_What you need to do_
In the records below, find the line holding "left knee: (854, 415)" and the line holding "right front paw: (981, 560)". Set down both, with every line between them, exactly.
--------
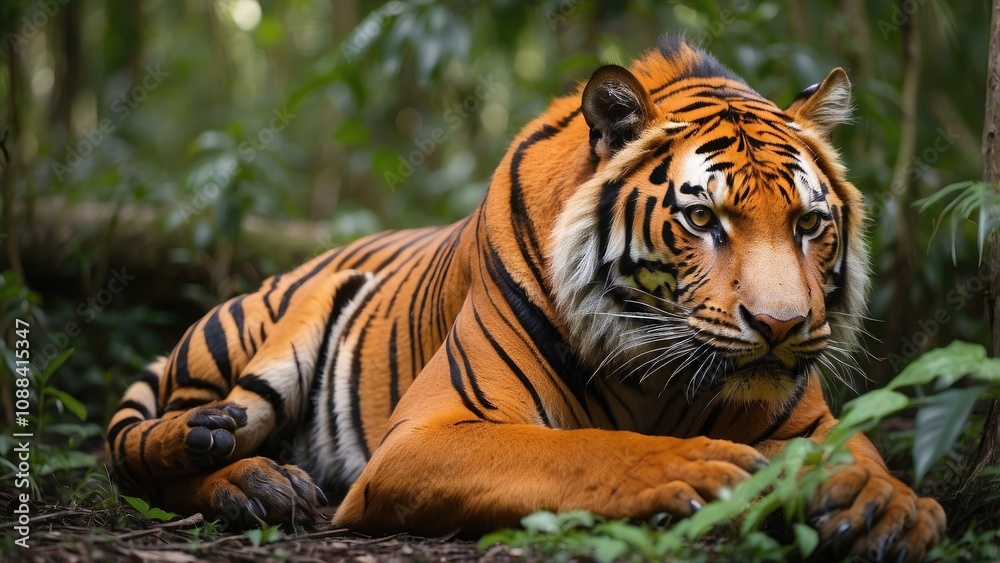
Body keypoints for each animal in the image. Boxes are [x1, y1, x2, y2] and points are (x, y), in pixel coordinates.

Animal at [106, 36, 945, 561]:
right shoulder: (431, 429)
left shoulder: (810, 420)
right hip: (265, 352)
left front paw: (887, 504)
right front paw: (696, 463)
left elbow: (865, 451)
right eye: (703, 219)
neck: (661, 378)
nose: (781, 326)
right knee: (147, 452)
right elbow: (585, 448)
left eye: (808, 224)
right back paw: (242, 470)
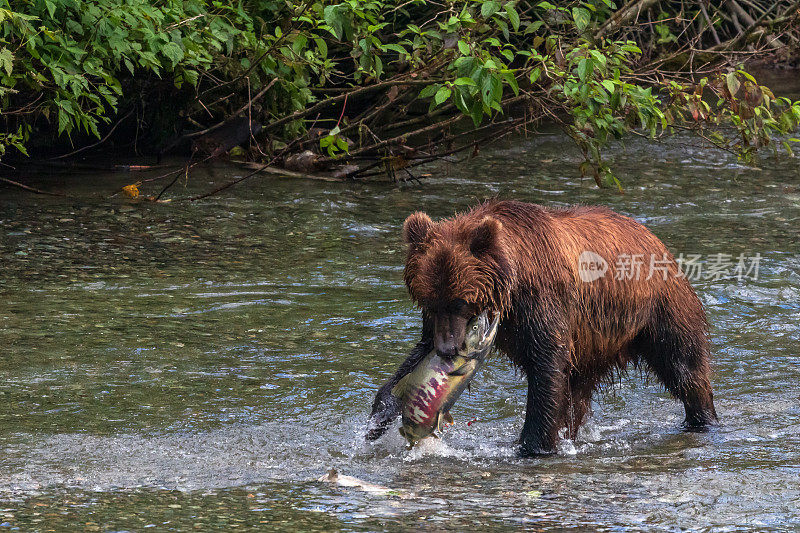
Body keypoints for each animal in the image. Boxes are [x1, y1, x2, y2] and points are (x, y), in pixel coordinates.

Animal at [368, 200, 720, 454]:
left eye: (460, 302)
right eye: (429, 300)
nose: (448, 349)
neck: (510, 289)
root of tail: (655, 239)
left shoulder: (543, 302)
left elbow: (546, 366)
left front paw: (532, 445)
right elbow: (415, 357)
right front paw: (378, 417)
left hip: (657, 309)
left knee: (684, 366)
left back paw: (702, 419)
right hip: (594, 345)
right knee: (577, 393)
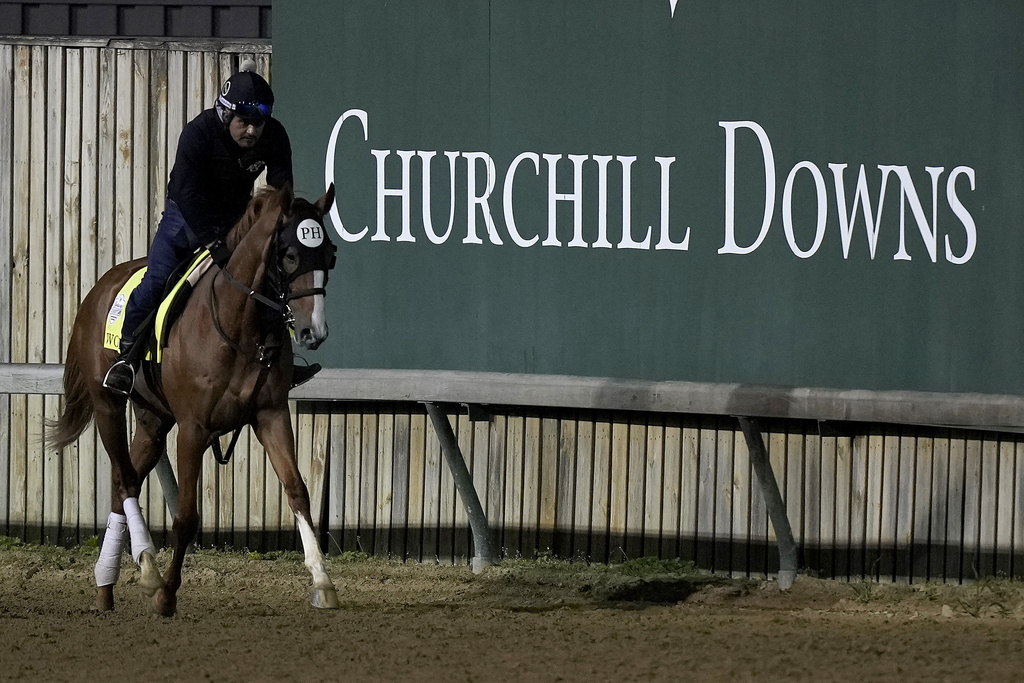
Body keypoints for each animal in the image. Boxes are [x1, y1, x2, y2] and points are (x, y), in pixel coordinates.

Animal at [46, 184, 342, 618]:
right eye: (289, 255)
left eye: (330, 256)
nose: (313, 331)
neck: (240, 326)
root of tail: (98, 289)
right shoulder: (193, 429)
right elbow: (185, 515)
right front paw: (167, 594)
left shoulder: (270, 415)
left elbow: (296, 489)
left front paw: (323, 582)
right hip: (107, 406)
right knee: (124, 479)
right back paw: (148, 570)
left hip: (152, 421)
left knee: (124, 482)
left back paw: (106, 585)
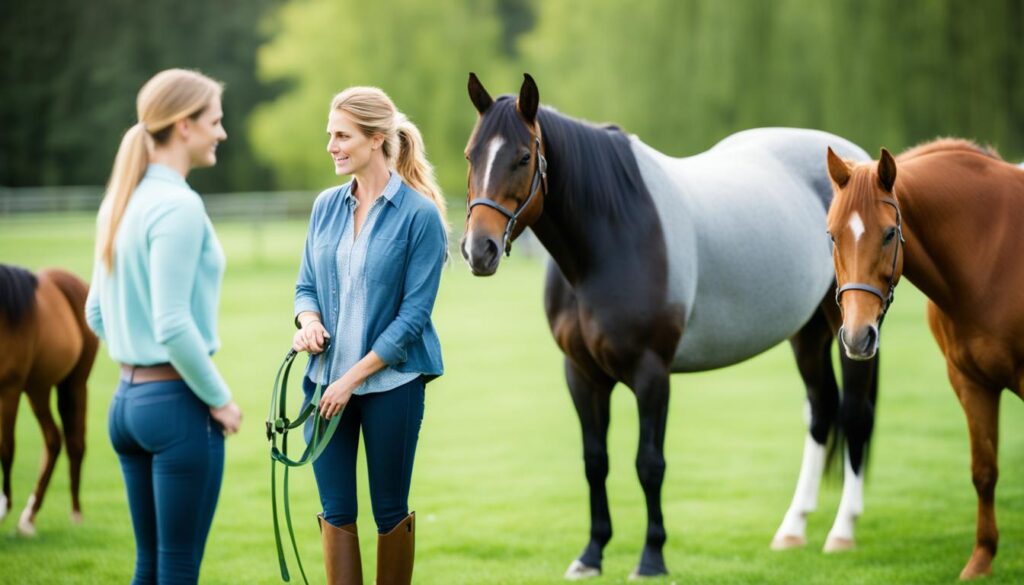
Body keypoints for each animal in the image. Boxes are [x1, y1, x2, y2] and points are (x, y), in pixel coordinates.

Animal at [0, 264, 96, 536]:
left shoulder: (9, 390)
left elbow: (6, 447)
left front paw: (3, 507)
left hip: (74, 384)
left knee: (73, 443)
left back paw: (75, 513)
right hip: (38, 388)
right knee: (53, 439)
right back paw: (29, 517)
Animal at [462, 74, 880, 581]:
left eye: (524, 157)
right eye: (470, 155)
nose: (478, 249)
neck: (611, 235)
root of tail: (856, 162)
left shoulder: (651, 374)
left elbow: (649, 464)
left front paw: (651, 558)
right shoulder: (581, 374)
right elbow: (595, 461)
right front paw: (591, 554)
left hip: (853, 331)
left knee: (854, 415)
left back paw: (842, 531)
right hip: (808, 333)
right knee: (821, 412)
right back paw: (792, 529)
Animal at [823, 138, 1024, 581]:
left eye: (889, 233)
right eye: (831, 235)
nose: (857, 336)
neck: (994, 256)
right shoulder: (971, 382)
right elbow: (984, 471)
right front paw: (981, 560)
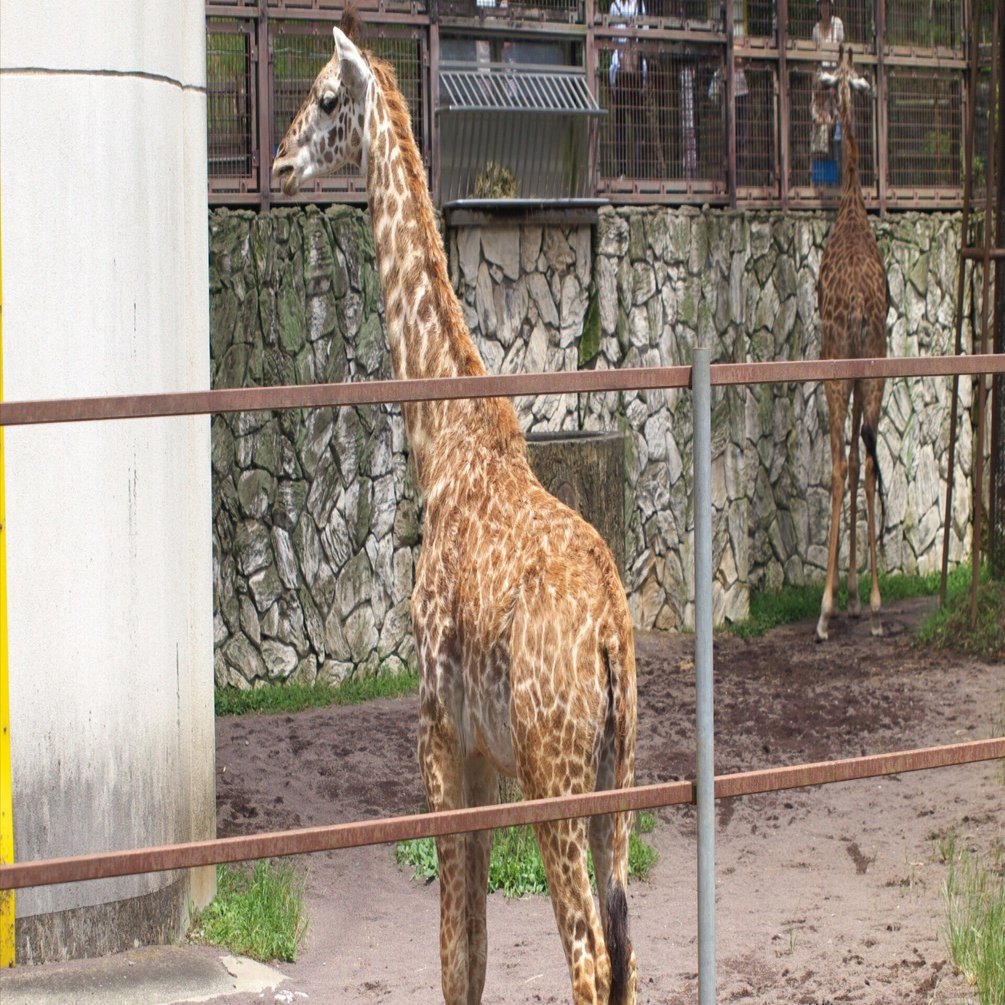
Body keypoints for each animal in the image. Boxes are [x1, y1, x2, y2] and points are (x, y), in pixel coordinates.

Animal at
--------
_Written response_
left knee: (854, 415)
left back paw: (842, 531)
right hip: (808, 333)
right knee: (821, 412)
right back paw: (792, 529)
Animal at [823, 138, 1024, 581]:
left eye: (889, 233)
right eye: (831, 235)
nose: (857, 336)
neck: (994, 256)
right shoulder: (971, 382)
right elbow: (984, 471)
right front paw: (981, 560)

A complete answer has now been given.